- Eurosport Logo
- Also known as: Fight Club
- Genre: Kickboxing Martial Arts MMA
- Country of origin: Europe
- Original language: English

Production
- Production locations: Issy-les-Moulineaux, Paris, France
- Editors: Samuel Pagal Annie Vicaire Charles-Henri Odin
- Running time: 120-180 mins. (within commercial breaks)

Original release
- Network: Eurosport
- Release: 2001

= Eurosport Fight Club =

Television series

Fight Club was a martial arts TV magazine program, created by Samuel Pagal and broadcast by the French based, pan-European broadcasting sports channel Eurosport. The program includes various events, bouts and special features of kickboxing throughout the world.

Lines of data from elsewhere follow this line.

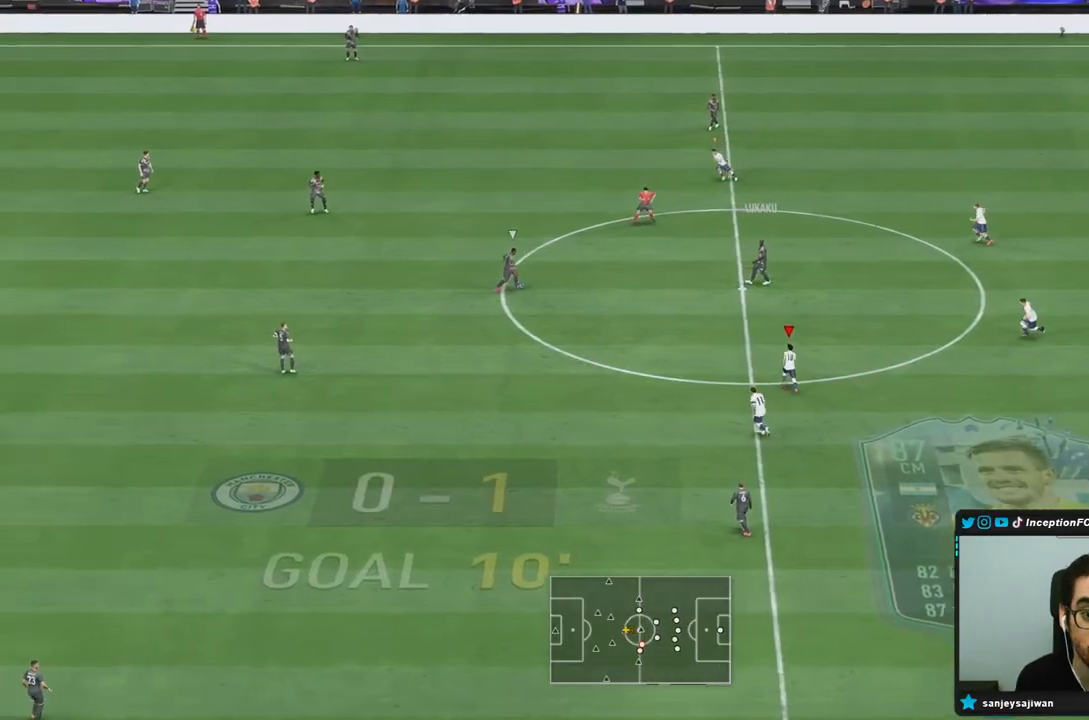
{"dt_ms": 500, "buttons": ["R1", "R2"], "left_stick": "left", "right_stick": "up", "events": [[150, "R2", "down"], [383, "left_stick", "up-left"], [417, "right_stick", "up"], [500, "R1", "down"], [500, "left_stick", "left"]]}
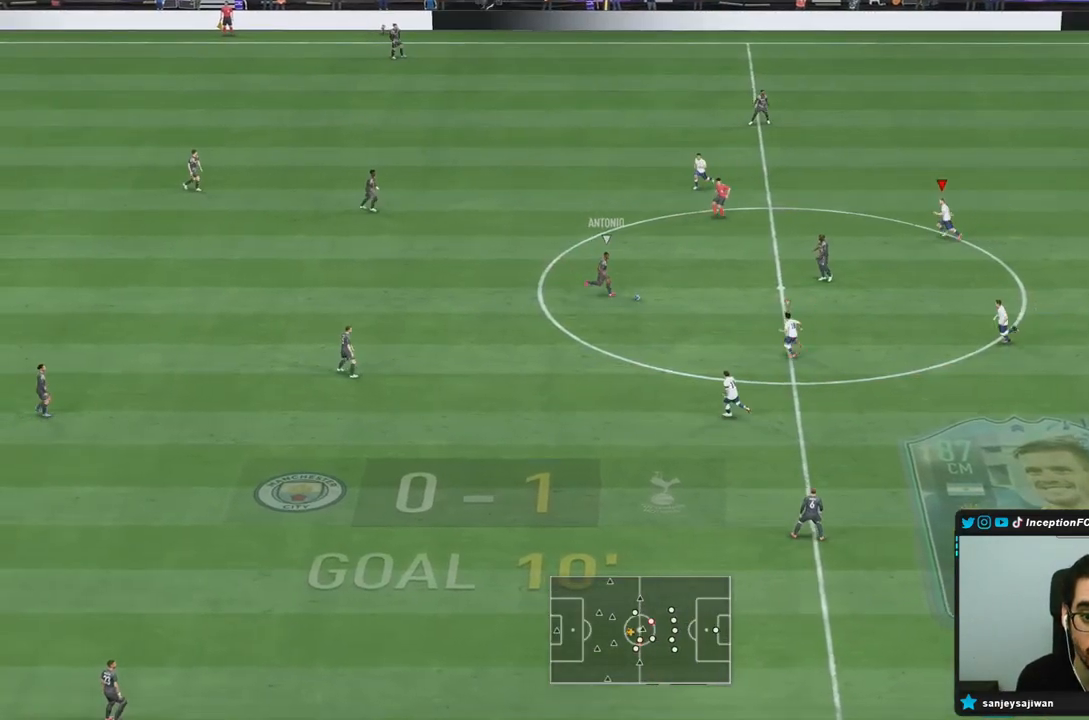
{"dt_ms": 500, "buttons": ["L2", "R1", "R2"], "left_stick": "down", "right_stick": "center", "events": [[117, "right_stick", "center"], [133, "left_stick", "down-left"], [167, "R1", "up"], [300, "left_stick", "down"], [333, "L2", "down"], [483, "R1", "down"]]}
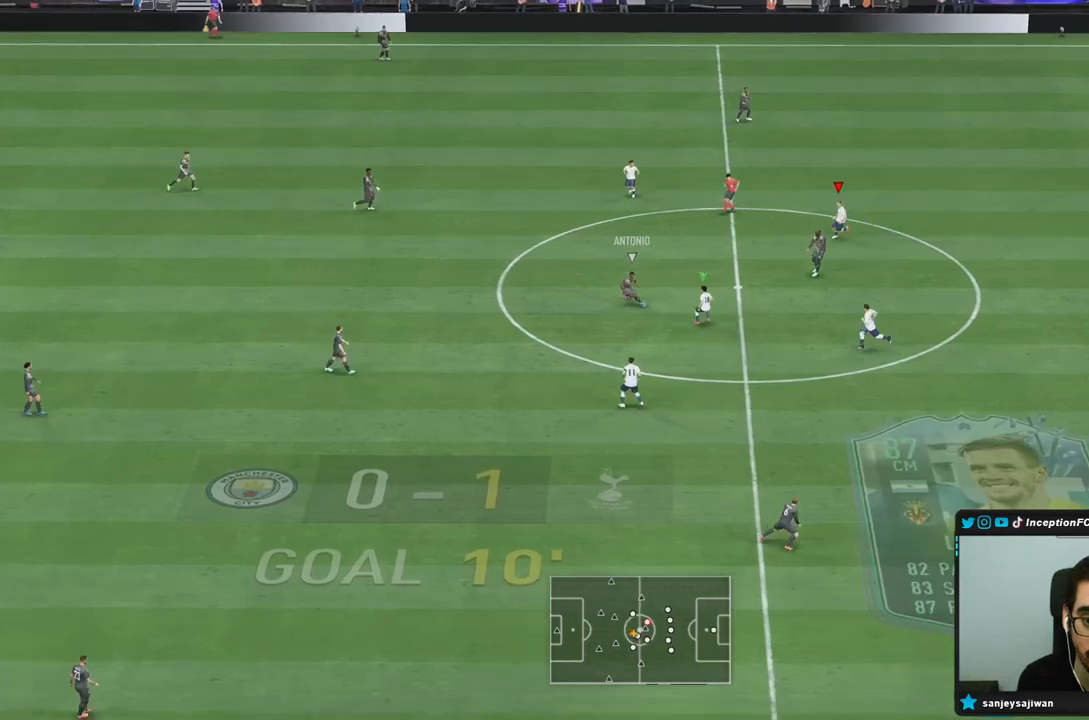
{"dt_ms": 500, "buttons": ["L2"], "left_stick": "down", "right_stick": "down-left", "events": [[67, "L2", "up"], [67, "R1", "up"], [83, "R2", "up"], [383, "L2", "down"], [483, "right_stick", "down-left"]]}
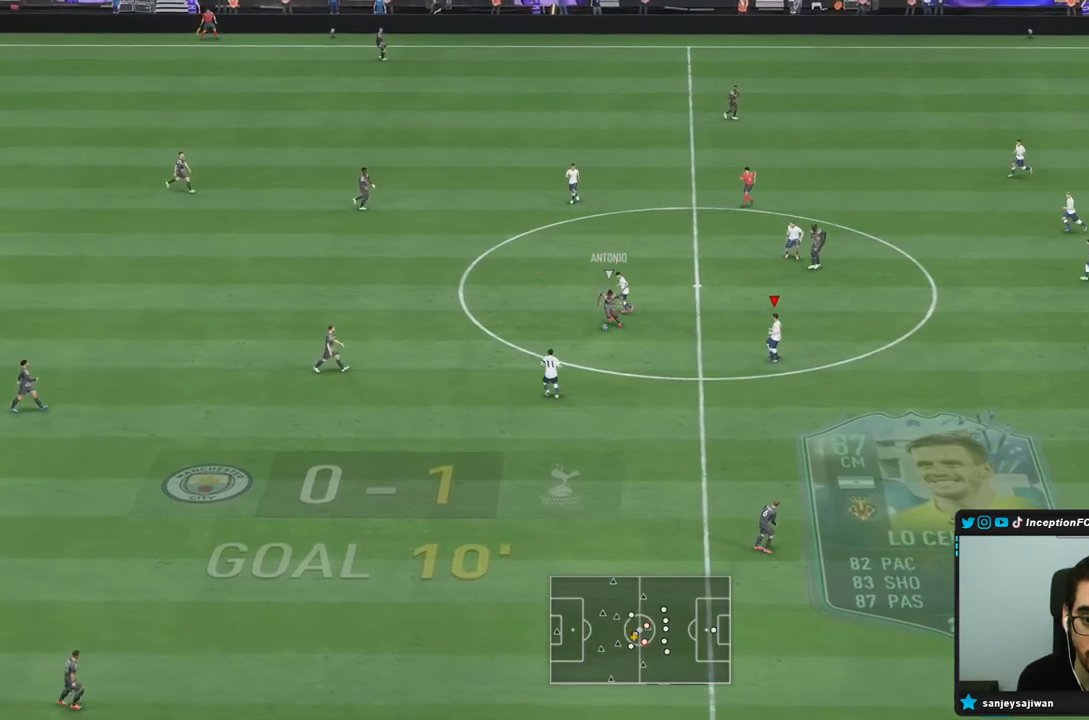
{"dt_ms": 1000, "buttons": ["R2"], "left_stick": "down", "right_stick": "left"}
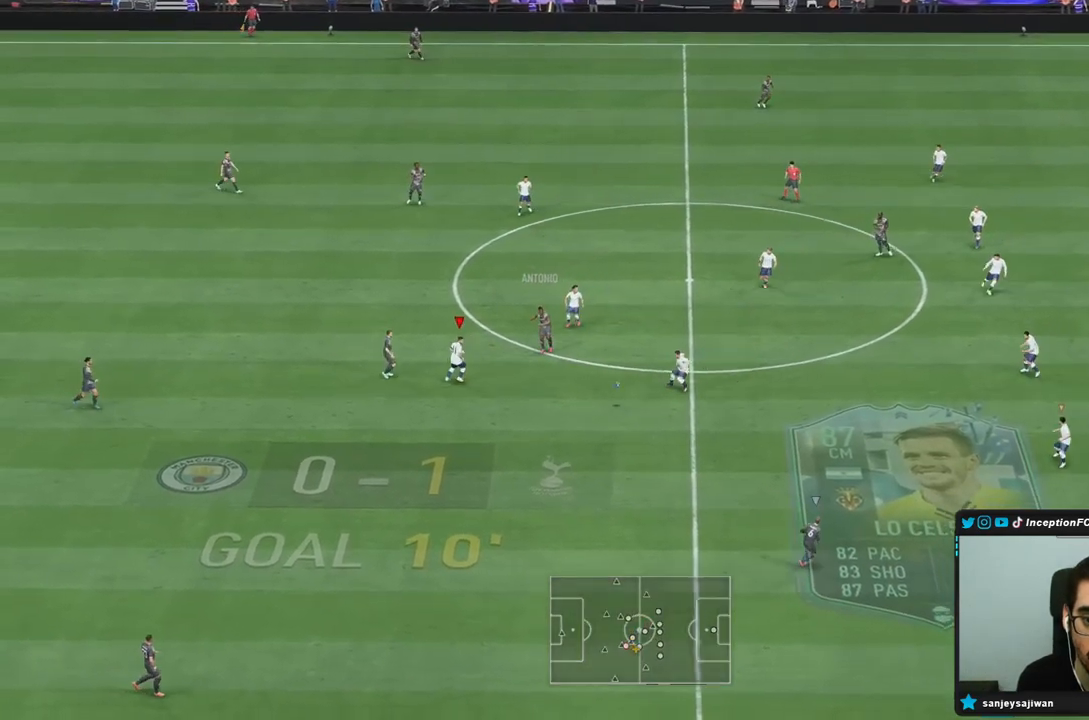
{"dt_ms": 500, "buttons": ["R1", "R2"], "left_stick": "down", "right_stick": "center", "events": [[33, "R1", "down"], [67, "right_stick", "right"], [83, "L2", "down"], [200, "R1", "up"], [233, "R2", "up"], [267, "right_stick", "down-right"], [400, "L2", "up"], [400, "R1", "down"], [400, "right_stick", "center"], [417, "R2", "down"]]}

Fight Club was aired on 21:00 CET on Thursdays. The replays were generally scheduled in weekends in shortened versions.

==Content==
The Fight Club program was notable for airing K-1 events. Its whole calendar was usually shown over the course of the year. The K-1 martial arts organization had tournaments in K-1 MAX for a 70.5 kg (155 lb) weight division, and in K-1 World Grand Prix for the +90 kg (200 lb) weight division. In addition, fight club often covered various kickboxing and Muay Thai events from Europe, within modified rules in European standards.

==Featured events==

| Organization | Country | Discipline(s) | Notes |
|---|---|---|---|
| Le Choc des Titans | France | Kickboxing |  |
| K-1 | Japan | Kickboxing |  |
| WAKO Pro World Grand Prix | Italy | Kickboxing |  |
| United Glory | Netherlands | Kickboxing |  |
| It's Showtime | Netherlands | Kickboxing/MMA |  |
| Klash Events | Netherlands | Kickboxing |  |
| King of Kings | Lithuania | Kickboxing |  |
| SLAMM!! Events | Netherlands | Kickboxing |  |
| Champions League | Portugal | Kickboxing |  |
| SUPERKOMBAT | Romania | Kickboxing |  |
| World Freefight Challenge (WFC) | Slovenia | Kickboxing/MMA |  |
| Thailand VS Challenger Series | Thailand | Muay Thai |  |
| Ring Masters | Turkey | Kickboxing |  |
| King of Kings | Moldova | Kickboxing |  |

===Top 10 KOs===
The program also supplies special features like exclusive interviews with fighters and a popular Top 10 KOs list, which encloses the most spectacular knock outs made that year.

==Commentators==
Eurosport broadcasts in 20 different languages all around Europe and in English in Asia-Pacific Zone. The commentators for each language are below:

| Language | Commantator(s) | Notes |
Central and West Europe
| Dutch | Fred Royers |  |
| English | Will Vanders |  |
| French | Samuel Pagal / Charles-Henri Odin / Pascal Iglicki |  |
| Portuguese | Carlos Ramjanali |  |
Eastern Europe and Balkans
| Bulgarian | Kamen Petrov & Ognian Georgiev |  |
| Czech | Ondrej Novotny & Jan Dominec |  |
| Hungarian | Ferenc Várhegyi & Róbert Opál |  |
| Polish | Andrzej Janisz & Piotr Zwierzchowski |  |
| Romanian | Teo Avramescu & Alex Ganci |  |
| Russian | Stanislav Golovanov |  |
| Serbian | Dusko Milanovic |  |
Scandinavia
| Danish | Tania Presutti |  |
| Finnish | Simo Halmevuo & Petri Martinez |  |
| Norwegian | No local commentary, broadcast in English |  |
| Swedish | Kasra Ashami & Ronny Lindqvist |  |
Southern Europe
| Greek | Makis Kolethras |  |
| Italian | Dario Puppo & Stefania Bianchini |  |
| Spanish | Emilio Marquiegui |  |
| Turkish | Umut Isik & Birol Topuz |  |
Former Rosters
| Italian | Giorgio Ambrogi |  |
| Russian | Roman Mazurov |  |
| Serbian | Ognjen Veljic |  |
| Swedish | Jörgen Kruth |  |

===Technical support===
The program was edited in Eurosport Central Building studios which is located in Issy-Les-Moulineaux commune, Paris by Samuel Pagal, Annie Vicaire and Charle-Henri Odin, the editors of the show.